Box 1: A Crítica do Juízo é dividida em duas partes: juízo estético e juízo teleológico. Enquanto o primeiro trata do julgamento estético, do gosto em geral, o segundo trata daquele tipo de ato de julgar segundo o qual costuma-se atribuir fins à natureza. Daí o emprego do termo teleologia, ou seja, o estudo dos fins (do grego télos). Por isso se costumou dizer que a Crítica do Juízo aborda tanto os temas clássicos da estética, como também os da futura biologia, ciência ainda em germe na época de Kant.

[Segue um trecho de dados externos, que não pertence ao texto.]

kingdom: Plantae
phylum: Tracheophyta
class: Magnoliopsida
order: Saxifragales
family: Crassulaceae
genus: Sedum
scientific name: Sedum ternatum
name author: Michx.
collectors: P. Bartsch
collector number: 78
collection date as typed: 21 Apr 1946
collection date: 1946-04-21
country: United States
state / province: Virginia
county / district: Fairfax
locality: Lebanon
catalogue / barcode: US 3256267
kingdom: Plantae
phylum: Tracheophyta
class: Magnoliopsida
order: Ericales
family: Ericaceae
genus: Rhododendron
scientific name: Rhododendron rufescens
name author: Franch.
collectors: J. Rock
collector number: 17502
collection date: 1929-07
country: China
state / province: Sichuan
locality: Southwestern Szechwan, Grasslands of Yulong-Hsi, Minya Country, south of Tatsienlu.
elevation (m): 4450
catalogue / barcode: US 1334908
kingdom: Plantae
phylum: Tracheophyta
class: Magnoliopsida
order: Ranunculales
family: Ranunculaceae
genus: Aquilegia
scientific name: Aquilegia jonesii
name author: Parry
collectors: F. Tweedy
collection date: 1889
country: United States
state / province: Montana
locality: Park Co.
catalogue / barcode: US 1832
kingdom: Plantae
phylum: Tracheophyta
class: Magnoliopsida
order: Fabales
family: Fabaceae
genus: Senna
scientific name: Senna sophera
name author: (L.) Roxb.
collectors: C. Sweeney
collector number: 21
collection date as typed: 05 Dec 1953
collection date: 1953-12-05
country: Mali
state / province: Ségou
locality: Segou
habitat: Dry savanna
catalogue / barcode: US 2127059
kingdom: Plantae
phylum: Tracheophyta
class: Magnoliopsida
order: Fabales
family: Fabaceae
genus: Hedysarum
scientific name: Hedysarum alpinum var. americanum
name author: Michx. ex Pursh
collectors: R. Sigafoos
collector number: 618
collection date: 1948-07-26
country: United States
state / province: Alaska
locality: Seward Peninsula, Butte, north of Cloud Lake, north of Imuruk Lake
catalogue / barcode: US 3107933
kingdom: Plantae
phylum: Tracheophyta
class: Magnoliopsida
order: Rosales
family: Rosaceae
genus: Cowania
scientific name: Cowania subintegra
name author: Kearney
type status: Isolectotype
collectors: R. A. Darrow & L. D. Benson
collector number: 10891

Box 2: Para Kant, a faculdade de julgar ou Juízo é uma entre as demais faculdades da alma cuja função é dupla: ou se trata de uma faculdade de encontrar uma representação particular para uma representação universal já dada (por exemplo, a lei ou para uma ação ou para um objeto particulares no caso da moral e do conhecimento), ou então de procurar uma representação universal para uma outra representação particular já dada: é desta última modalidade de julgar que trata a Crítica do Juízo, pois, segundo Kant, tanto o juízo estético como o juízo teleológico são definidos a partir de um juízo reflexionante, isto é, de um juízo que parte em busca de uma representação universal para uma obra dada (no caso da arte, de um quadro, de uma escultura, de uma música etc.). Partindo da obra, do particular, a faculdade de julgar almeja atingir um universal dela. É a esse universal encontrado para o particular que Kant entende por gosto. Para o gosto, no entanto, que segundo Kant é apenas subjetivo, é preciso formação e cultura.